Lo sensible y lo equilibrado. El ejemplo de las Miróforas y los Apóstoles
Cuando también ellos vieron al Señor y hasta pudieron tocarlo con sus dedos, cada uno dio testimonio no con su lengua, como Tomás, sino con el corazón: “¡Señor mío y Dios mío!”, y desde ese momento nadie pudo separarles del Señor.
¡Mujeres incansables! ¡No permitieron que el sueño cerrara sus ojos ni que sus pestañas se sintieran pesadas, hasta que encontraron a Aquel a Quien amaban tanto! Por su parte, los varones parecen titubear: van al sepulcro, lo encuentran vacío y se quedan con dudas… ¿qué podía significar el hecho de que no veían al Señor? No, aquí de lo que se trata es de un amor equilibrado, un amor que le teme al error debido a que conoce el altísimo precio de ese amor y de su objeto. Cuando también ellos vieron al Señor y hasta pudieron tocarlo con sus dedos, cada uno dio testimonio no con su lengua, como Tomás, sino con el corazón: “¡Señor mío y Dios mío!”, y desde ese momento nadie pudo separarles del Señor.

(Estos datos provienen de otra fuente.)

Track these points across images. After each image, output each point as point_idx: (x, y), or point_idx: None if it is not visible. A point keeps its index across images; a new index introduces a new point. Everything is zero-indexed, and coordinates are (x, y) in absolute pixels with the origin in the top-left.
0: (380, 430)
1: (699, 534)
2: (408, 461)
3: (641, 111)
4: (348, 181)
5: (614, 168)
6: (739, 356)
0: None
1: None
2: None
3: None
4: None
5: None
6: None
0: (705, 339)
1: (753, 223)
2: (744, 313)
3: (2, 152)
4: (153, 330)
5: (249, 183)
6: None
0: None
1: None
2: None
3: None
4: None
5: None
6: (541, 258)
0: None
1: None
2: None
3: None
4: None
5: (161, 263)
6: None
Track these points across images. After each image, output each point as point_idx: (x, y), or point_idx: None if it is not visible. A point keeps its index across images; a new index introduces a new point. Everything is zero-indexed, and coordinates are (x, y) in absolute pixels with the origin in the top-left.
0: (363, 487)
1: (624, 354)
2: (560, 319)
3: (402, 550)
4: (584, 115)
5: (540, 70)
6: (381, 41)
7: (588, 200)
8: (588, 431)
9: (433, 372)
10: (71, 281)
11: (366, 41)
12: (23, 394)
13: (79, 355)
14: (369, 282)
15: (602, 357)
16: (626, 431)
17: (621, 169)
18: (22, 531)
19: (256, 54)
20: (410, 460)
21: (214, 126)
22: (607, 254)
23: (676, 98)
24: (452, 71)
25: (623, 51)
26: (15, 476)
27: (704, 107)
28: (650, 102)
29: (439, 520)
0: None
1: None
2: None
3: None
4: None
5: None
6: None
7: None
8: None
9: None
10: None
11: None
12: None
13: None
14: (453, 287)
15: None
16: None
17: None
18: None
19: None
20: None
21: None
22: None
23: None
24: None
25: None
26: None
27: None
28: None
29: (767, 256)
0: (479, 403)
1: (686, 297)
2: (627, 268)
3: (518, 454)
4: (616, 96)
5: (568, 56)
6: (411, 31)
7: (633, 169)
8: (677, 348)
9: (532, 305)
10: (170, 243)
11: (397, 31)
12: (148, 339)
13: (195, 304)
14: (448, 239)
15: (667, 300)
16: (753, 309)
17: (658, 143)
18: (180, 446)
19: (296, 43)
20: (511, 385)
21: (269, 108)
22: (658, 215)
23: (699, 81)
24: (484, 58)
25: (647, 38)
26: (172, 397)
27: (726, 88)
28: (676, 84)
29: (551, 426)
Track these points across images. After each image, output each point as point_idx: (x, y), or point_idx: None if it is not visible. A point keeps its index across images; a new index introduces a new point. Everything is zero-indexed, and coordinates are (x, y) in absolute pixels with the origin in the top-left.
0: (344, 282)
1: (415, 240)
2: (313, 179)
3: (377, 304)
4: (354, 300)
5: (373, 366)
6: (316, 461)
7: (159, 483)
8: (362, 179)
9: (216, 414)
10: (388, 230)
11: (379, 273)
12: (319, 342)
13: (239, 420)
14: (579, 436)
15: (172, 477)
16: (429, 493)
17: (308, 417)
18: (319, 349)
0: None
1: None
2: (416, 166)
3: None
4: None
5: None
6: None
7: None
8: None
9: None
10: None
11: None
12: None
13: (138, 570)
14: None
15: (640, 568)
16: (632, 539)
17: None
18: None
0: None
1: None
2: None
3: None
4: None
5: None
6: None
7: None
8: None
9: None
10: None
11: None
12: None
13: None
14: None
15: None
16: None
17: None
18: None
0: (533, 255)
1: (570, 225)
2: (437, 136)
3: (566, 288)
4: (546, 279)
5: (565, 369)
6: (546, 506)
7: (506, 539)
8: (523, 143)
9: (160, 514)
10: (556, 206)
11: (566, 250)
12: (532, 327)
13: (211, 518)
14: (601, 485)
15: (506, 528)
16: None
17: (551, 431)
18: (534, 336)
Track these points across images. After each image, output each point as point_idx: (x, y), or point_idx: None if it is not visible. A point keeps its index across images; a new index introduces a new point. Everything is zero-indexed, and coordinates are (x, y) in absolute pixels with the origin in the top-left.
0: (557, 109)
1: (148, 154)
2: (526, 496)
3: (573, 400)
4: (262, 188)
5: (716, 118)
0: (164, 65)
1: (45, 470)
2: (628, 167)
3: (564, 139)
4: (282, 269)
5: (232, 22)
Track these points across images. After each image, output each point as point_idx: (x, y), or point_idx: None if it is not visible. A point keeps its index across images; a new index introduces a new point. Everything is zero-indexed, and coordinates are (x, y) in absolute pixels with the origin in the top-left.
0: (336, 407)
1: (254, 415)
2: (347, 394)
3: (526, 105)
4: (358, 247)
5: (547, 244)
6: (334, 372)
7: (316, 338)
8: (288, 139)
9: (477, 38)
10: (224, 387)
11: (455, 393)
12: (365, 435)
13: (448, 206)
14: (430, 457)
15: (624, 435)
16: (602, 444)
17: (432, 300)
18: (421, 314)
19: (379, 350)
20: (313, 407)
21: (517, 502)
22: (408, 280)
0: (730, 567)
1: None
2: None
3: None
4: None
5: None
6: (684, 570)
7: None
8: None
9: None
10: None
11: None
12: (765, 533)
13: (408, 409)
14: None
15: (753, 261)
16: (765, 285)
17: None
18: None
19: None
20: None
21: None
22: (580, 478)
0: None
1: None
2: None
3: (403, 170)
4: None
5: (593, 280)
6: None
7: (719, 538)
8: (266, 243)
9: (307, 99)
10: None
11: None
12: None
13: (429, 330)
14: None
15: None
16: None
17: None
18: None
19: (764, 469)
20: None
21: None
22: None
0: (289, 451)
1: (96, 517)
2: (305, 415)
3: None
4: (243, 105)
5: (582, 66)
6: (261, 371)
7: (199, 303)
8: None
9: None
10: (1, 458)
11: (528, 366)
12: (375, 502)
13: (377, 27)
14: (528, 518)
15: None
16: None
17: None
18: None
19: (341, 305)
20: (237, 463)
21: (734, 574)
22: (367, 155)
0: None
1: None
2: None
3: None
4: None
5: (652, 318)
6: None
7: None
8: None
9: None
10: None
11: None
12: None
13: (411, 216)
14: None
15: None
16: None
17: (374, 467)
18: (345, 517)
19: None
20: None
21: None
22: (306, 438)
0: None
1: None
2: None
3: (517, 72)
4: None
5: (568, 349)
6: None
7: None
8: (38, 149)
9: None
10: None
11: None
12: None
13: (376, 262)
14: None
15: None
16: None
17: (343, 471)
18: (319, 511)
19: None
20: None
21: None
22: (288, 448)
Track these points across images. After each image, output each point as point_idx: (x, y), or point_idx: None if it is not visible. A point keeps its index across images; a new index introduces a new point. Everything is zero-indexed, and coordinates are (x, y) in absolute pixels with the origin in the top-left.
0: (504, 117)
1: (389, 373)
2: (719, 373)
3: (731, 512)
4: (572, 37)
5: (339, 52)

Las Miróforas y los Apóstoles representan los dos lados de nuestra vida: el sentir y el equilibrio. Si falta esa sensibilidad, la vida no es vida. Si no hay equilibrio, la vida es ciega: desperdicia mucho y da pocos frutos sanos. La sensibilidad tiene que ir delante y animar, en tanto que el equilibrio debe decidir el tiempo, el lugar, el medio de realización y, especialmente, el orden entero de lo que el corazón considera que debe hacer. Adentro, el corazón avanza y, cuando se trata de los hechos, viene el equilibrio. Cuando nuestros sentidos aprendan a distinguir entre el bien el mal, tal vez podremos basarnos solamente en nuestro corazón, tal como de un árbol vivo brotan solos los retoños, las flores y los frutos. También del corazón empezará a brotar el bien, mezclándose de forma comprensible en el devenir de nuestra vida.
(Traducido de: Sfântul Teofan Zăvorâtul, Tâlcuiri din Sfânta Scriptură pentru fiecare zi din an, Traducere din limba rusă de Adrian și Xenia Tănăsescu-Vlas, Editura Sophia, 2011, pp. 37-38)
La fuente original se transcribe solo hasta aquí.